The idea is to map the x-values against the y-values. e.g. the first in the list of data ('a') was, say, hitting 1, 5 and 2 on a target, the second ('b') hit scores 10, 5, 11, 7. I need to keep the Y-axis as labels in the order shown.

sample2


Solution

  • The implementation consists of getting the y-axis ticklabels in the order defined by y_ticks, which requires changing the yticklabels to something that does not match the default ytick coordinates.
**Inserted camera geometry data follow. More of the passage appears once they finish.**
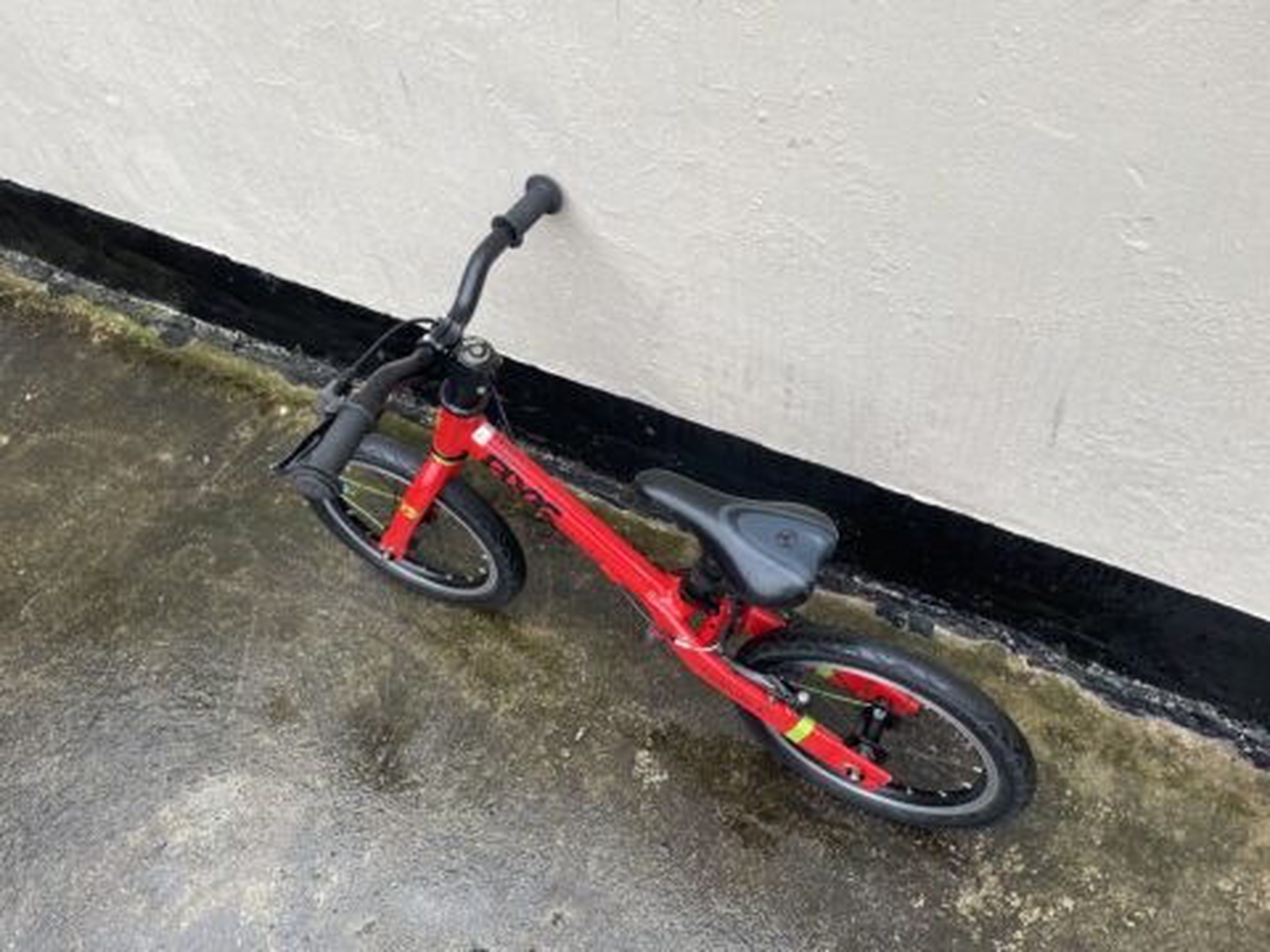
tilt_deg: -55.3
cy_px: 476
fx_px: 954
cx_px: 635
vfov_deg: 53.1
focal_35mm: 26
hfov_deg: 67.3
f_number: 1.6
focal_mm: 4.2
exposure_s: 1/121
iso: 50
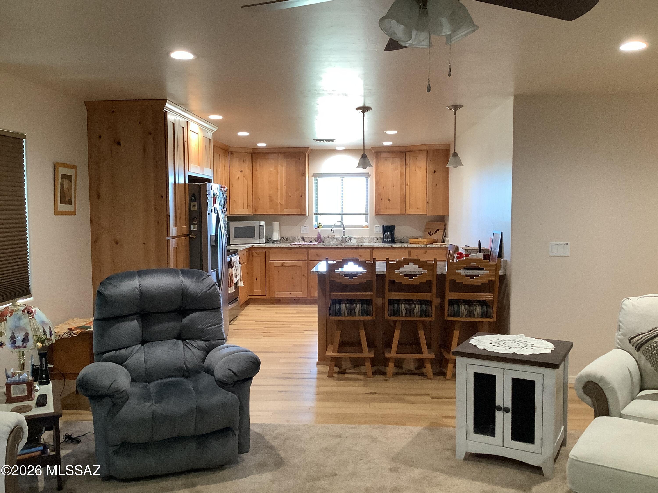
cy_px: 246
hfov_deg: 58.4
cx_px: 329
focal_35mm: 31
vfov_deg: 45.4
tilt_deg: -5.0
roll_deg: +0.1
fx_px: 589
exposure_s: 1/60
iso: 250
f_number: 2.4
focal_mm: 3.3
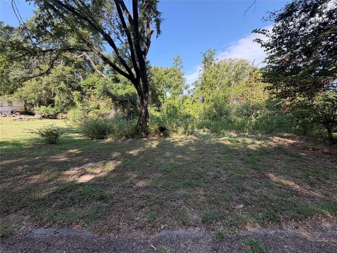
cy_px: 126
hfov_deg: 102.1
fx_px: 136
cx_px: 168
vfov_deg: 85.7
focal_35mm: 14
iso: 50
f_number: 2.2
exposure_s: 1/338
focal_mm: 2.22
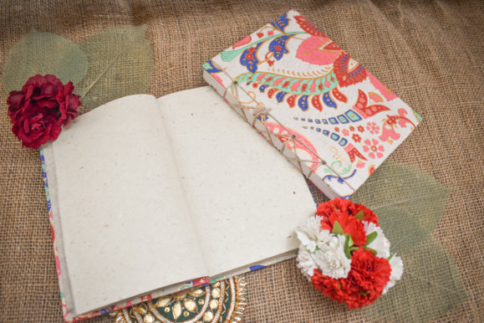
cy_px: 167
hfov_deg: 65.5
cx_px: 237
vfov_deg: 46.4
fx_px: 376
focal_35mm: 28
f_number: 4
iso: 400
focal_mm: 18
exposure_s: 1/80
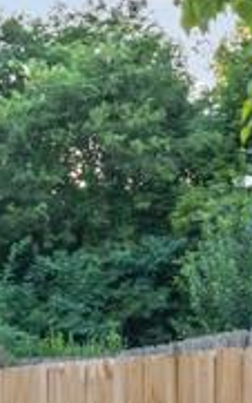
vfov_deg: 15.7
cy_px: 417
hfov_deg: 9.0
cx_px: -364
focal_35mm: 130
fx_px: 1430
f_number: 7.1
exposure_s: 1/15
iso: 640
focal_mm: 16
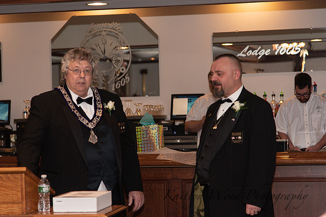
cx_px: 163
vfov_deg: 12.5
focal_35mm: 110
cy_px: 108
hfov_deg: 18.6
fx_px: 996
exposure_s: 1/200
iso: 800
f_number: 4
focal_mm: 110
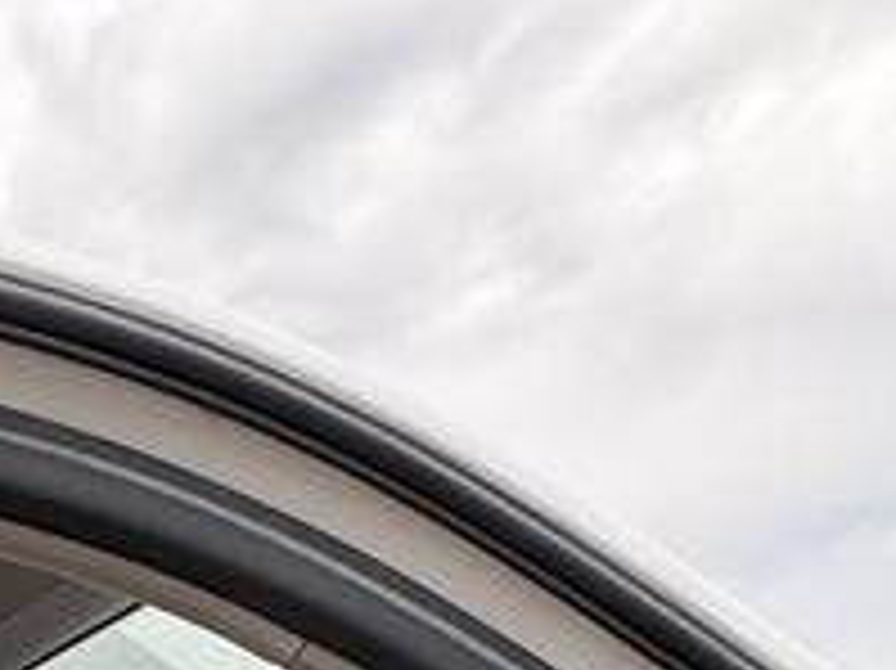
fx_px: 1630
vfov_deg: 15.9
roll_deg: +6.2
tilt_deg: -10.2
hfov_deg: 26.6
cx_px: -234
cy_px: 1466
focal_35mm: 63
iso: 50
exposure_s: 1/331
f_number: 2.2
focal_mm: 2.22
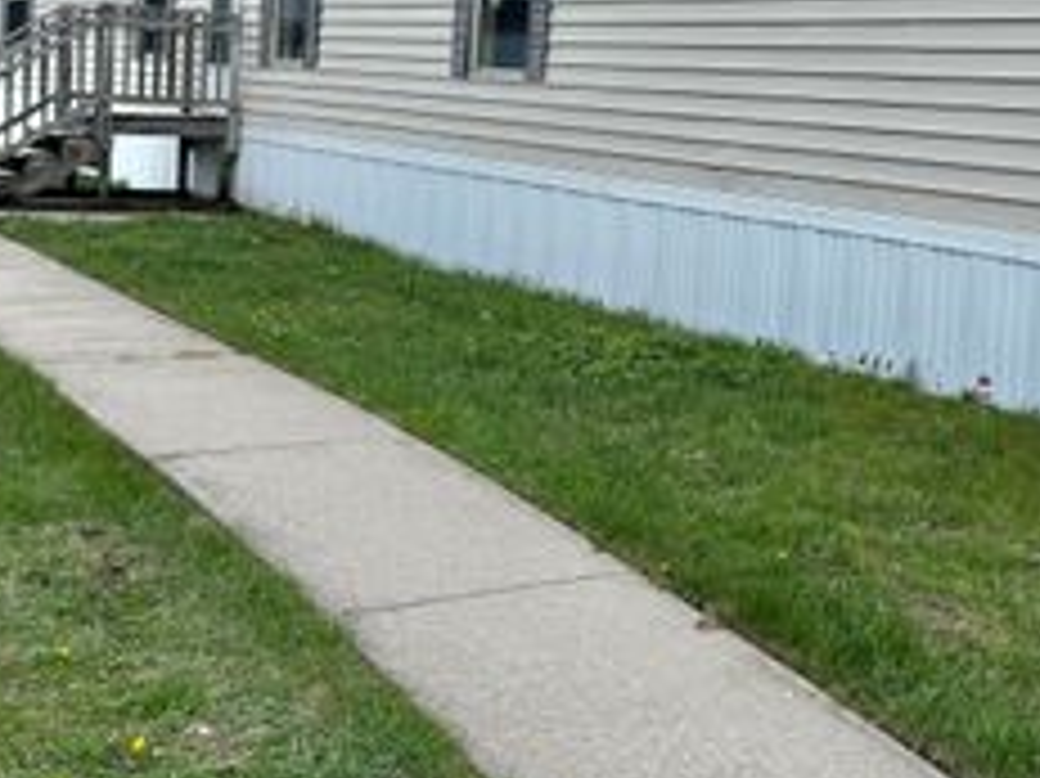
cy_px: 142
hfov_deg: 35.6
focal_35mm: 52
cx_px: 837
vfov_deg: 27.4
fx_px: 1561
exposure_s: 1/2959
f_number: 1.78
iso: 80
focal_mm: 6.76
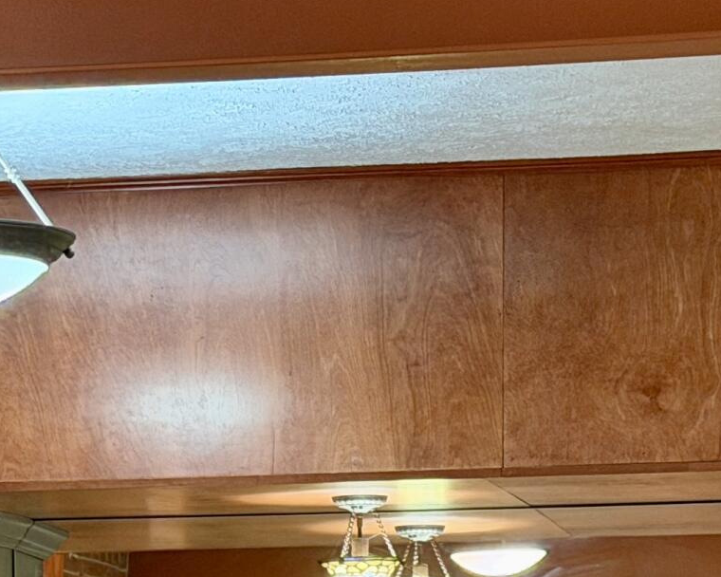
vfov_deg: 8.1
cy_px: 1061
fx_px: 3948
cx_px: 145
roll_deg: +1.2
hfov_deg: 10.4
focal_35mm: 185
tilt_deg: -3.3
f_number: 1.78
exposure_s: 1/40
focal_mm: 6.76
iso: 320
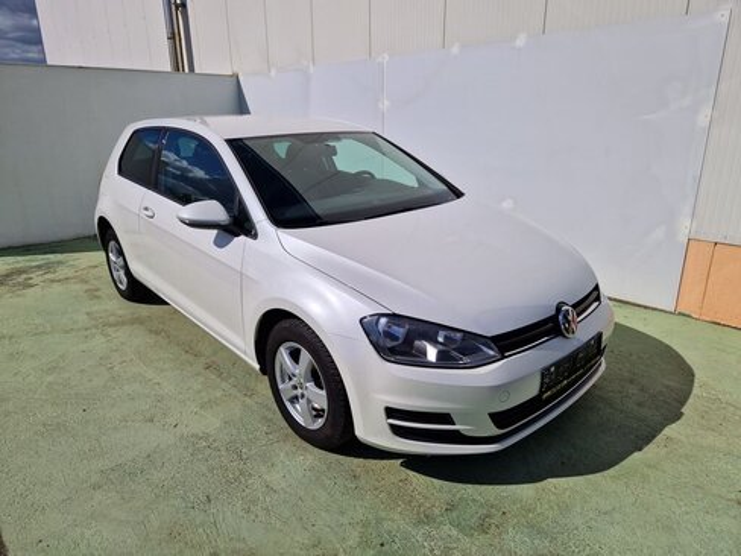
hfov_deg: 73.9
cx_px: 370
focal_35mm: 23
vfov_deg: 58.9
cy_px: 278
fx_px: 492
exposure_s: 1/5680
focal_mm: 5.4
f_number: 1.8
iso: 50
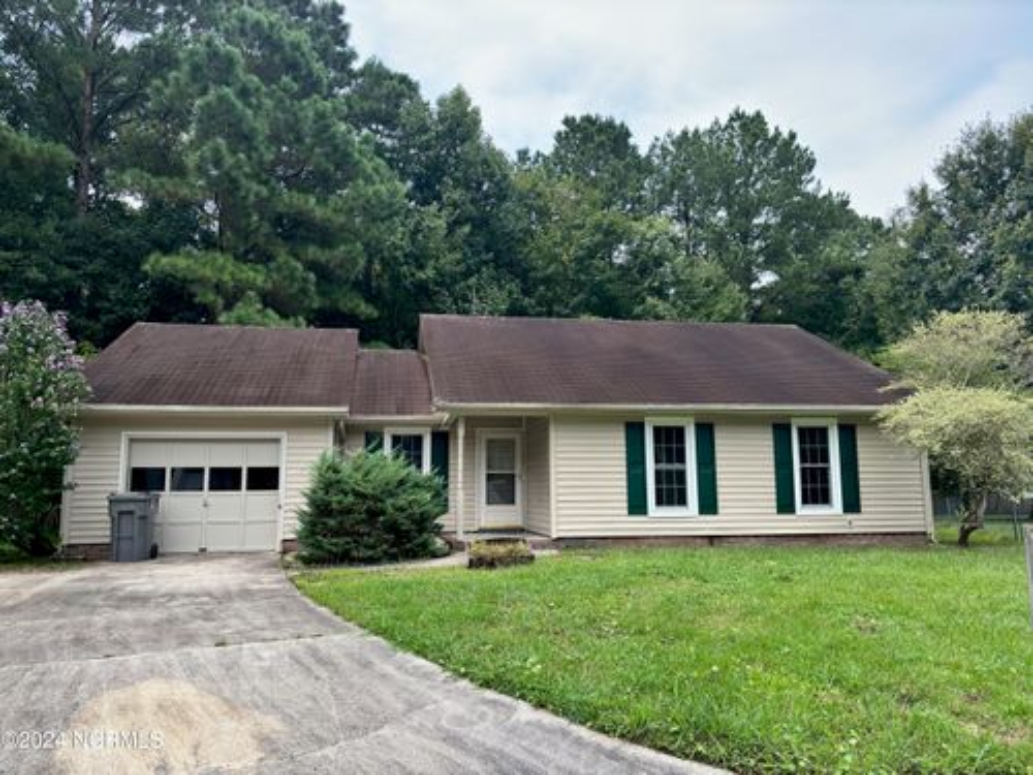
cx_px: 516
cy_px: 388
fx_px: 776
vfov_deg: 53.1
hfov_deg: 67.3
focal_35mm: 26
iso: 50
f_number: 1.6
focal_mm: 5.96
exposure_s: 1/351
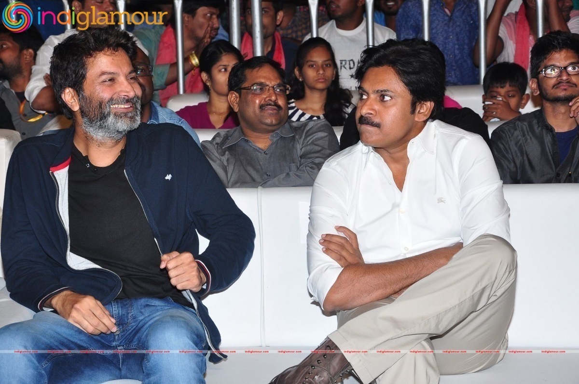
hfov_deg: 19.5
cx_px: 290
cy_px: 192
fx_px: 1687
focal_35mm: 105
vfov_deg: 13.0
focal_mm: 70
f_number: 8
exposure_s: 1/125
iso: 500
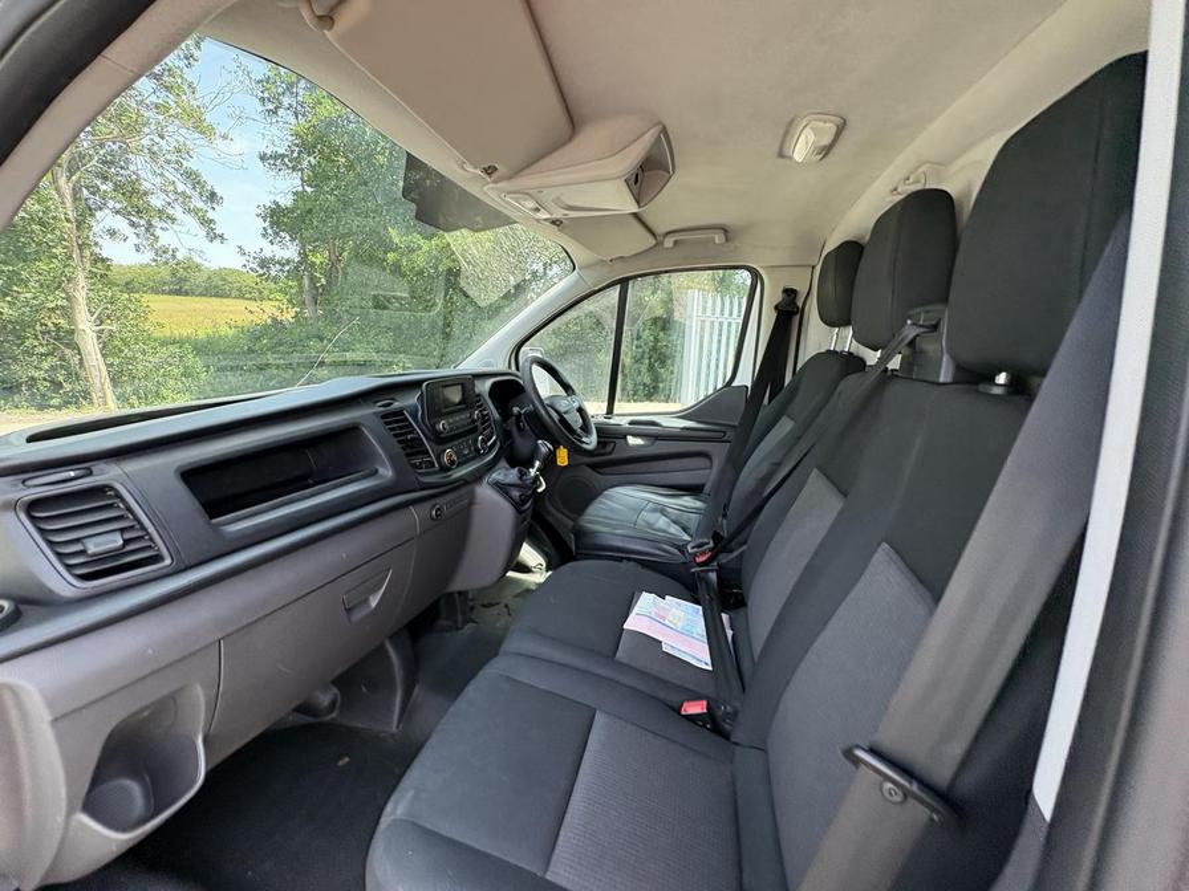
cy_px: 446
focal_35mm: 14
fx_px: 481
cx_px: 594
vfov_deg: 85.7
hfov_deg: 102.1
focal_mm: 2.22
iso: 100
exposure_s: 1/136
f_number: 2.2
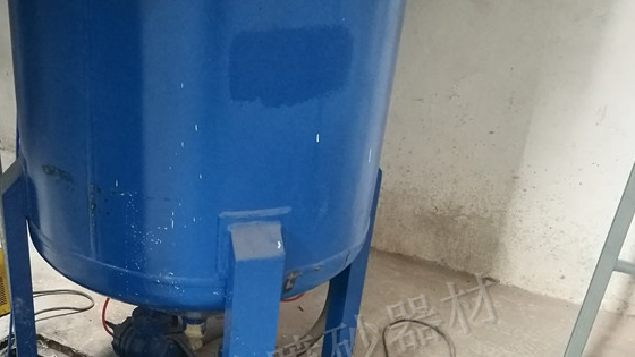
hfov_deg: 47.6
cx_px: 213
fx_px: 707
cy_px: 321
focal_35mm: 42
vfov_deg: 27.3
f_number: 2.2
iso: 640
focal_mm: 4.5
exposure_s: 1/16.7
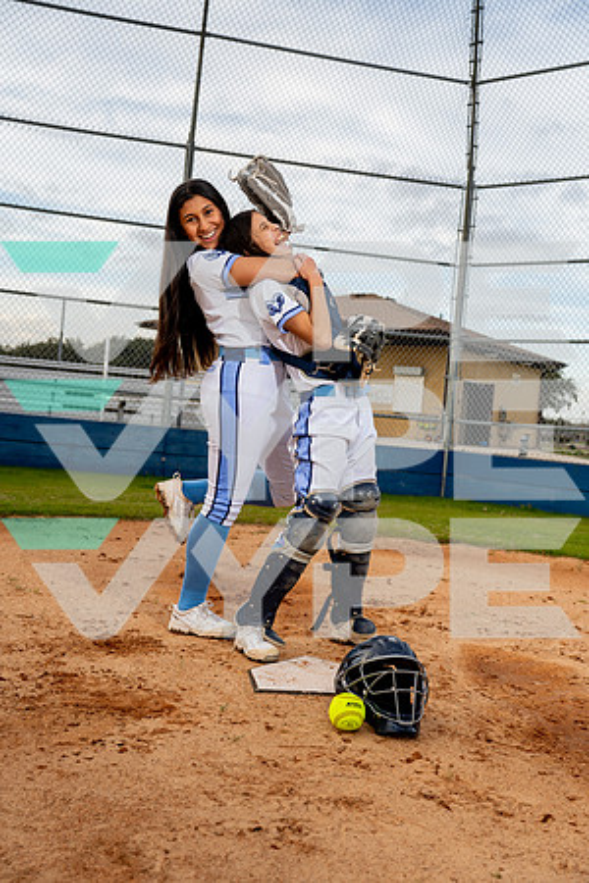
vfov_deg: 49.6
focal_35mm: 39
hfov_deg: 34.2
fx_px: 957
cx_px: 294
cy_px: 442
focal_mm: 39
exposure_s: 1/250
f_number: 4
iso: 80
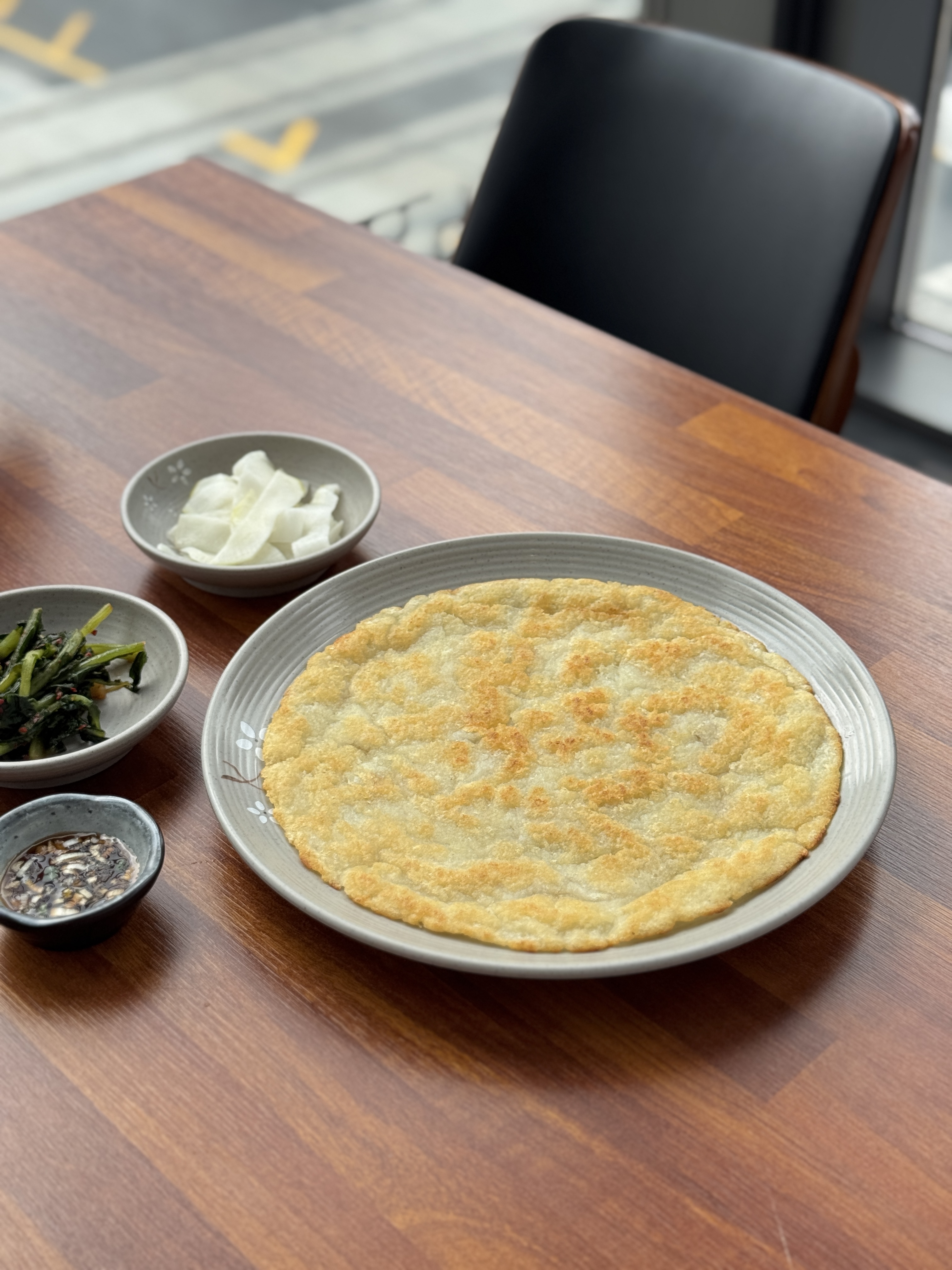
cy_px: 635
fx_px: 1760
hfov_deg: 30.3
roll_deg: +0.4
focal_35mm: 48
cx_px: 476
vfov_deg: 39.7
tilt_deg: -36.3
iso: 64
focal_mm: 6.76
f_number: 1.78
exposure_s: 1/1339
    import matplotlib.pyplot as plt
    
    # Define the data we'll work with. 
    x_labels = ("a", "b", "c", "d", "e")
    x_ticks = range(len(x_labels))
    y_ticks = (0, 7, 2, 9, 4, 11, 6, 1, 8, 3, 10, 5)
    # y values to be plotted
    y_lists = ([1, 5 , 2], [10, 5, 11, 7], [9], [], [7, 2, 9, 4, 11, 6, 1, 8, 3, 10, 5])
    
    # Define the figure and ax.
    fig, ax = plt.subplots()
    fig.show()
    
    # Disable y-autoscaling since we are defining the ticks and ticklabels ourselves.
    ax.autoscale(False)
    
    # We can use a bit of custom padding.
    e = 0.05
    
    xmin, xmax = min(x_ticks), max(x_ticks)
    dx = xmax - xmin
    ax.set_xlim(xmin - dx*e, xmax + dx*e)
    
    ymin, ymax = min(y_ticks), max(y_ticks)
    dy = ymax - ymin
    ax.set_ylim(ymin - dy*e, ymax + dy*e)
    
    # Set the sorted y-ticks.
    ax.set_yticks(sorted(y_ticks))
    ax.set_yticklabels(y_ticks)
    
    # Set the x-ticks.
    ax.set_xticks(x_ticks)
    ax.set_xticklabels(x_labels)  # `ax.set_xticklabels("abcde")` would work too.
    
    for x, y_list in zip(x_ticks, y_lists):
        # We have a single x value for each letter, but we need the x-list to be as long y-list in order to make a scatter.
        x_list = [x]*len(y_list) 
        # Notice the use of `.index` here to accommodate the ticks not being ordered.
        true_y_list = [y_ticks.index(y) for y in y_list] 
        ax.scatter(x_list, true_y_list)
    
    

    enter image description here

    For a variant where a dict is used to hold the data and automatically name the x-ticks after its keys, we can replace the first paragraph by this:

    # Define the data we'll work with.
    data = {"a": [1, 5 , 2],
            "b": [10, 5, 11, 7],
            "c": [9],
            "d": [],
            "e": [7, 2, 9, 4, 11, 6, 1, 8, 3, 10, 5]}
    
    x_labels = data.keys()
    x_ticks = range(len(x_labels))
    y_ticks = (0, 7, 2, 9, 4, 11, 6, 1, 8, 3, 10, 5)
    y_lists = data.values()